Published May 21, 2021


picture of a woman placing a bandage on a child


When does a cut need stitches? 

Answered by Zachary Bauman, DO, Critical Care Surgeon:

This question is really hard to answer because there are so many variables. In my practice, if the wound edges come together easily, I may elect to glue or skin closure strip as opposed to using stitches. However, this also depends on the location of the laceration (i.e., if the laceration is in a high-tension area, I may elect to put stitches), if it's pretty dirty, etc. The problem is this is very patient dependent and provider dependent.

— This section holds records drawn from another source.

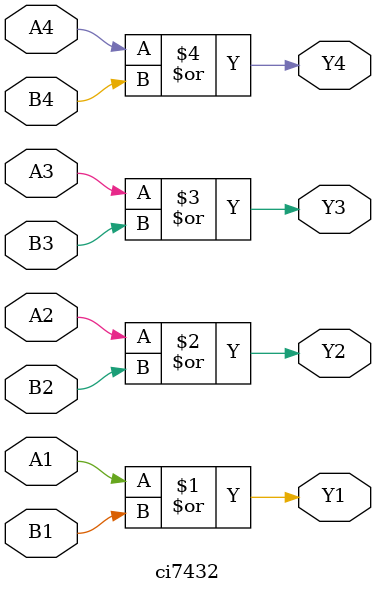
<source format=v>
module ci7432 (
	input A1, A2, A3, A4,
			B1, B2, B3, B4,
			
	output Y1, Y2, Y3, Y4);
	
	assign Y1 = A1 | B1;
	assign Y2 = A2 | B2;
	assign Y3 = A3 | B3;
	assign Y4 = A4 | B4;
	
endmodule 
</source>
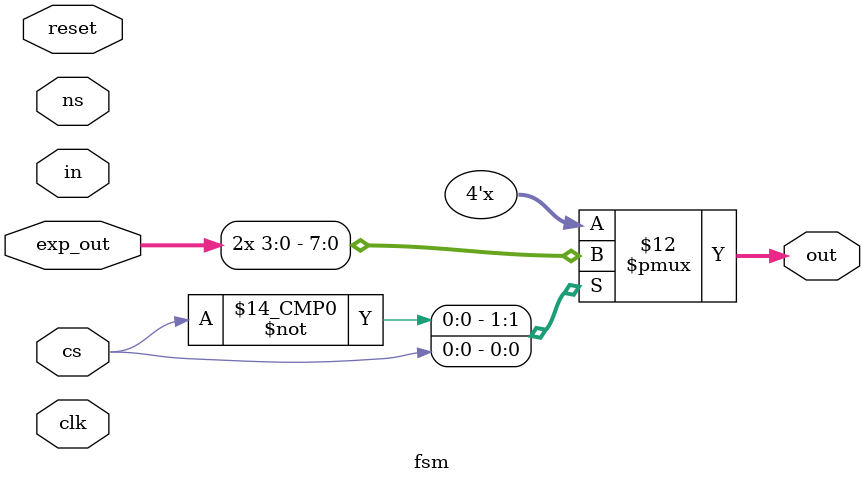
<source format=v>
module fsm(input clk, input reset, input in, input cs, input ns, input [3:0] exp_out, output reg [3:0] out);
    parameter ZERO = 0, ONE = 1;
    reg state;
    reg next_state;

    always @(posedge clk) begin
        if (reset) state <= ZERO;  //cs - current state
        else state <= next_state; //ns - next state
    end

    always @(in or cs) begin
        case(cs) 
            ZERO: begin
                case(in) 
                    ZERO: begin
                        next_state <= ns;
                    end
                    ONE: begin
                        next_state <= ns;
                    end
                endcase
                out <= exp_out;
            end
            ONE: begin
                case(in) 
                    ZERO: begin
                        next_state <= ns;
                    end
                    ONE: begin
                        next_state <= ns;
                    end
                endcase
                out <= exp_out;
            end
        endcase
    end
endmodule
</source>
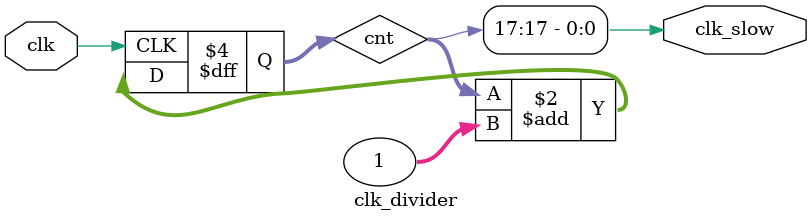
<source format=sv>
module clk_divider (
	input wire clk, // 50MHz input clock
	output wire clk_slow // LED output
	);

	// create a binary counter
	reg [31:0] cnt; // 32-bit counter

	initial begin
		cnt <= 32'h00000000; // start at zero
	end

	always @(posedge clk) begin
		cnt <= cnt + 1; // count up
	end

	//assign LED to 25th bit of the counter to blink the LED at a few Hz
	assign clk_slow = cnt[17];

endmodule
</source>
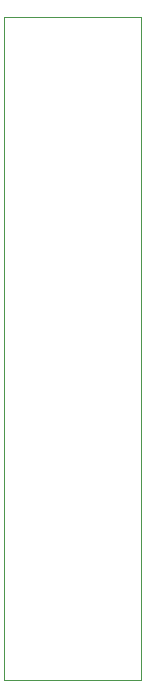
<source format=gbr>
G04 #@! TF.FileFunction,Profile,NP*
%FSLAX46Y46*%
G04 Gerber Fmt 4.6, Leading zero omitted, Abs format (unit mm)*
G04 Created by KiCad (PCBNEW (after 2015-mar-04 BZR unknown)-product) date 5/23/2015 10:25:57 AM*
%MOMM*%
G01*
G04 APERTURE LIST*
%ADD10C,0.100000*%
%ADD11C,0.050000*%
G04 APERTURE END LIST*
D10*
D11*
X1149600Y1307800D02*
X12769600Y1307800D01*
X12769600Y1307800D02*
X12769600Y57457500D01*
X1149600Y57457500D02*
X12769600Y57457500D01*
X1149600Y1307800D02*
X1149600Y57457500D01*
M02*

</source>
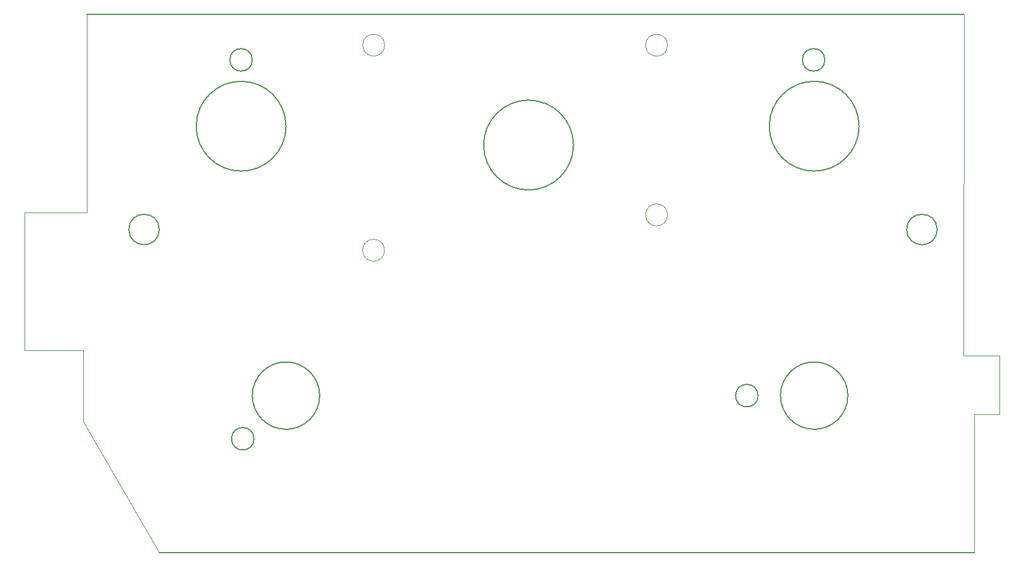
<source format=gbr>
%TF.GenerationSoftware,KiCad,Pcbnew,(5.1.6)-1*%
%TF.CreationDate,2020-11-25T11:28:29+11:00*%
%TF.ProjectId,SNSR Panel PCB V1,534e5352-2050-4616-9e65-6c2050434220,rev?*%
%TF.SameCoordinates,Original*%
%TF.FileFunction,Profile,NP*%
%FSLAX46Y46*%
G04 Gerber Fmt 4.6, Leading zero omitted, Abs format (unit mm)*
G04 Created by KiCad (PCBNEW (5.1.6)-1) date 2020-11-25 11:28:29*
%MOMM*%
%LPD*%
G01*
G04 APERTURE LIST*
%TA.AperFunction,Profile*%
%ADD10C,0.050000*%
%TD*%
%TA.AperFunction,Profile*%
%ADD11C,0.200000*%
%TD*%
G04 APERTURE END LIST*
D10*
X89484200Y-77698600D02*
X89484200Y-49606200D01*
X80645000Y-77673200D02*
X89484200Y-77698600D01*
X80645000Y-97180400D02*
X80645000Y-77673200D01*
X88900000Y-97180400D02*
X80645000Y-97180400D01*
X88925400Y-107238800D02*
X88900000Y-97180400D01*
X99720400Y-125755400D02*
X88925400Y-107238800D01*
X213385400Y-97917000D02*
X213461600Y-49606200D01*
X218516200Y-97917000D02*
X213385400Y-97917000D01*
X218516200Y-106172000D02*
X218516200Y-97917000D01*
X214934800Y-106172000D02*
X218516200Y-106172000D01*
X214960200Y-125782402D02*
X214934800Y-106172000D01*
D11*
X117607258Y-65457402D02*
G75*
G03*
X117607258Y-65457402I-6349999J0D01*
G01*
X99693909Y-80062402D02*
G75*
G03*
X99693909Y-80062402I-2152650J0D01*
G01*
X214960200Y-125782402D02*
X99720400Y-125755400D01*
X112844759Y-56082910D02*
G75*
G03*
X112844759Y-56082910I-1587500J0D01*
G01*
X122369758Y-103557402D02*
G75*
G03*
X122369758Y-103557402I-4762499J0D01*
G01*
X198633259Y-65457402D02*
G75*
G03*
X198633259Y-65457402I-6350000J0D01*
G01*
X197045759Y-103557402D02*
G75*
G03*
X197045759Y-103557402I-4762500J0D01*
G01*
X89484200Y-49606200D02*
X213461600Y-49606200D01*
X113075433Y-109652056D02*
G75*
G03*
X113075433Y-109652056I-1587500J0D01*
G01*
X193790190Y-56082910D02*
G75*
G03*
X193790190Y-56082910I-1587500J0D01*
G01*
X209675909Y-80062402D02*
G75*
G03*
X209675909Y-80062402I-2152651J0D01*
G01*
X184345758Y-103557402D02*
G75*
G03*
X184345758Y-103557402I-1587499J0D01*
G01*
X158247259Y-68124402D02*
G75*
G03*
X158247259Y-68124402I-6350000J0D01*
G01*
D10*
X171550000Y-54000000D02*
G75*
G03*
X171550000Y-54000000I-1550000J0D01*
G01*
X131550000Y-54000000D02*
G75*
G03*
X131550000Y-54000000I-1550000J0D01*
G01*
X131550000Y-83000000D02*
G75*
G03*
X131550000Y-83000000I-1550000J0D01*
G01*
X171550000Y-78000000D02*
G75*
G03*
X171550000Y-78000000I-1550000J0D01*
G01*
M02*

</source>
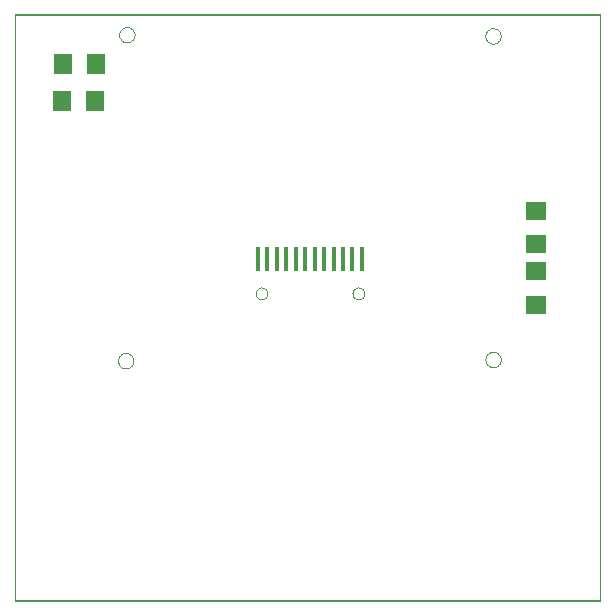
<source format=gtp>
G75*
G70*
%OFA0B0*%
%FSLAX24Y24*%
%IPPOS*%
%LPD*%
%AMOC8*
5,1,8,0,0,1.08239X$1,22.5*
%
%ADD10C,0.0000*%
%ADD11R,0.0157X0.0787*%
%ADD12R,0.0630X0.0709*%
%ADD13R,0.0710X0.0630*%
%ADD14R,0.0709X0.0630*%
D10*
X000736Y000100D02*
X000736Y019663D01*
X020252Y019663D01*
X020252Y000100D01*
X000736Y000100D01*
X000750Y000128D02*
X000750Y019628D01*
X020250Y019628D01*
X020250Y000128D01*
X000750Y000128D01*
X004181Y008120D02*
X004183Y008151D01*
X004189Y008182D01*
X004198Y008212D01*
X004211Y008241D01*
X004228Y008268D01*
X004248Y008292D01*
X004270Y008314D01*
X004296Y008333D01*
X004323Y008349D01*
X004352Y008361D01*
X004382Y008370D01*
X004413Y008375D01*
X004445Y008376D01*
X004476Y008373D01*
X004507Y008366D01*
X004537Y008356D01*
X004565Y008342D01*
X004591Y008324D01*
X004615Y008304D01*
X004636Y008280D01*
X004655Y008255D01*
X004670Y008227D01*
X004681Y008198D01*
X004689Y008167D01*
X004693Y008136D01*
X004693Y008104D01*
X004689Y008073D01*
X004681Y008042D01*
X004670Y008013D01*
X004655Y007985D01*
X004636Y007960D01*
X004615Y007936D01*
X004591Y007916D01*
X004565Y007898D01*
X004537Y007884D01*
X004507Y007874D01*
X004476Y007867D01*
X004445Y007864D01*
X004413Y007865D01*
X004382Y007870D01*
X004352Y007879D01*
X004323Y007891D01*
X004296Y007907D01*
X004270Y007926D01*
X004248Y007948D01*
X004228Y007972D01*
X004211Y007999D01*
X004198Y008028D01*
X004189Y008058D01*
X004183Y008089D01*
X004181Y008120D01*
X008768Y010364D02*
X008770Y010391D01*
X008776Y010418D01*
X008785Y010444D01*
X008798Y010468D01*
X008814Y010491D01*
X008833Y010510D01*
X008855Y010527D01*
X008879Y010541D01*
X008904Y010551D01*
X008931Y010558D01*
X008958Y010561D01*
X008986Y010560D01*
X009013Y010555D01*
X009039Y010547D01*
X009063Y010535D01*
X009086Y010519D01*
X009107Y010501D01*
X009124Y010480D01*
X009139Y010456D01*
X009150Y010431D01*
X009158Y010405D01*
X009162Y010378D01*
X009162Y010350D01*
X009158Y010323D01*
X009150Y010297D01*
X009139Y010272D01*
X009124Y010248D01*
X009107Y010227D01*
X009086Y010209D01*
X009064Y010193D01*
X009039Y010181D01*
X009013Y010173D01*
X008986Y010168D01*
X008958Y010167D01*
X008931Y010170D01*
X008904Y010177D01*
X008879Y010187D01*
X008855Y010201D01*
X008833Y010218D01*
X008814Y010237D01*
X008798Y010260D01*
X008785Y010284D01*
X008776Y010310D01*
X008770Y010337D01*
X008768Y010364D01*
X011996Y010364D02*
X011998Y010391D01*
X012004Y010418D01*
X012013Y010444D01*
X012026Y010468D01*
X012042Y010491D01*
X012061Y010510D01*
X012083Y010527D01*
X012107Y010541D01*
X012132Y010551D01*
X012159Y010558D01*
X012186Y010561D01*
X012214Y010560D01*
X012241Y010555D01*
X012267Y010547D01*
X012291Y010535D01*
X012314Y010519D01*
X012335Y010501D01*
X012352Y010480D01*
X012367Y010456D01*
X012378Y010431D01*
X012386Y010405D01*
X012390Y010378D01*
X012390Y010350D01*
X012386Y010323D01*
X012378Y010297D01*
X012367Y010272D01*
X012352Y010248D01*
X012335Y010227D01*
X012314Y010209D01*
X012292Y010193D01*
X012267Y010181D01*
X012241Y010173D01*
X012214Y010168D01*
X012186Y010167D01*
X012159Y010170D01*
X012132Y010177D01*
X012107Y010187D01*
X012083Y010201D01*
X012061Y010218D01*
X012042Y010237D01*
X012026Y010260D01*
X012013Y010284D01*
X012004Y010310D01*
X011998Y010337D01*
X011996Y010364D01*
X016425Y008159D02*
X016427Y008190D01*
X016433Y008221D01*
X016442Y008251D01*
X016455Y008280D01*
X016472Y008307D01*
X016492Y008331D01*
X016514Y008353D01*
X016540Y008372D01*
X016567Y008388D01*
X016596Y008400D01*
X016626Y008409D01*
X016657Y008414D01*
X016689Y008415D01*
X016720Y008412D01*
X016751Y008405D01*
X016781Y008395D01*
X016809Y008381D01*
X016835Y008363D01*
X016859Y008343D01*
X016880Y008319D01*
X016899Y008294D01*
X016914Y008266D01*
X016925Y008237D01*
X016933Y008206D01*
X016937Y008175D01*
X016937Y008143D01*
X016933Y008112D01*
X016925Y008081D01*
X016914Y008052D01*
X016899Y008024D01*
X016880Y007999D01*
X016859Y007975D01*
X016835Y007955D01*
X016809Y007937D01*
X016781Y007923D01*
X016751Y007913D01*
X016720Y007906D01*
X016689Y007903D01*
X016657Y007904D01*
X016626Y007909D01*
X016596Y007918D01*
X016567Y007930D01*
X016540Y007946D01*
X016514Y007965D01*
X016492Y007987D01*
X016472Y008011D01*
X016455Y008038D01*
X016442Y008067D01*
X016433Y008097D01*
X016427Y008128D01*
X016425Y008159D01*
X016425Y018946D02*
X016427Y018977D01*
X016433Y019008D01*
X016442Y019038D01*
X016455Y019067D01*
X016472Y019094D01*
X016492Y019118D01*
X016514Y019140D01*
X016540Y019159D01*
X016567Y019175D01*
X016596Y019187D01*
X016626Y019196D01*
X016657Y019201D01*
X016689Y019202D01*
X016720Y019199D01*
X016751Y019192D01*
X016781Y019182D01*
X016809Y019168D01*
X016835Y019150D01*
X016859Y019130D01*
X016880Y019106D01*
X016899Y019081D01*
X016914Y019053D01*
X016925Y019024D01*
X016933Y018993D01*
X016937Y018962D01*
X016937Y018930D01*
X016933Y018899D01*
X016925Y018868D01*
X016914Y018839D01*
X016899Y018811D01*
X016880Y018786D01*
X016859Y018762D01*
X016835Y018742D01*
X016809Y018724D01*
X016781Y018710D01*
X016751Y018700D01*
X016720Y018693D01*
X016689Y018690D01*
X016657Y018691D01*
X016626Y018696D01*
X016596Y018705D01*
X016567Y018717D01*
X016540Y018733D01*
X016514Y018752D01*
X016492Y018774D01*
X016472Y018798D01*
X016455Y018825D01*
X016442Y018854D01*
X016433Y018884D01*
X016427Y018915D01*
X016425Y018946D01*
X004220Y018986D02*
X004222Y019017D01*
X004228Y019048D01*
X004237Y019078D01*
X004250Y019107D01*
X004267Y019134D01*
X004287Y019158D01*
X004309Y019180D01*
X004335Y019199D01*
X004362Y019215D01*
X004391Y019227D01*
X004421Y019236D01*
X004452Y019241D01*
X004484Y019242D01*
X004515Y019239D01*
X004546Y019232D01*
X004576Y019222D01*
X004604Y019208D01*
X004630Y019190D01*
X004654Y019170D01*
X004675Y019146D01*
X004694Y019121D01*
X004709Y019093D01*
X004720Y019064D01*
X004728Y019033D01*
X004732Y019002D01*
X004732Y018970D01*
X004728Y018939D01*
X004720Y018908D01*
X004709Y018879D01*
X004694Y018851D01*
X004675Y018826D01*
X004654Y018802D01*
X004630Y018782D01*
X004604Y018764D01*
X004576Y018750D01*
X004546Y018740D01*
X004515Y018733D01*
X004484Y018730D01*
X004452Y018731D01*
X004421Y018736D01*
X004391Y018745D01*
X004362Y018757D01*
X004335Y018773D01*
X004309Y018792D01*
X004287Y018814D01*
X004267Y018838D01*
X004250Y018865D01*
X004237Y018894D01*
X004228Y018924D01*
X004222Y018955D01*
X004220Y018986D01*
D11*
X008846Y011506D03*
X009161Y011506D03*
X009476Y011506D03*
X009791Y011506D03*
X010106Y011506D03*
X010421Y011506D03*
X010736Y011506D03*
X011051Y011506D03*
X011366Y011506D03*
X011681Y011506D03*
X011996Y011506D03*
X012311Y011506D03*
D12*
X003429Y016773D03*
X002327Y016773D03*
X002335Y018021D03*
X003437Y018021D03*
D13*
X018112Y011101D03*
X018112Y009981D03*
D14*
X018121Y012002D03*
X018121Y013104D03*
M02*

</source>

Depth is difficult to assess. I would say, if the cut does not go through the dermis (last layer of the skin) with underlying structures exposed, the patient may not need stitches. But I cannot say that is the case for every patient as not all cuts are the same.
The problem with urgent care versus an emergency room is that it is all provider dependent. If I were staffed at an urgent care, I would be very comfortable repairing a very complex wound because I do that all the time. If the provider at the urgent care is not very comfortable with the wound, they may either provide a poor repair or send the patient elsewhere. I think it is fairly safe that complex wounds should probably go to the emergency department and less complex wounds can likely be handled at urgent care, but again, this is all relevant. What I may consider a complex wound, another provider or patient may consider simple. 
I think all I can really say for certain is that a tertiary hospital (like Nebraska Medical Center) has all the resources and physician specialists needed to handle any wound. That is not the case for urgent care clinics.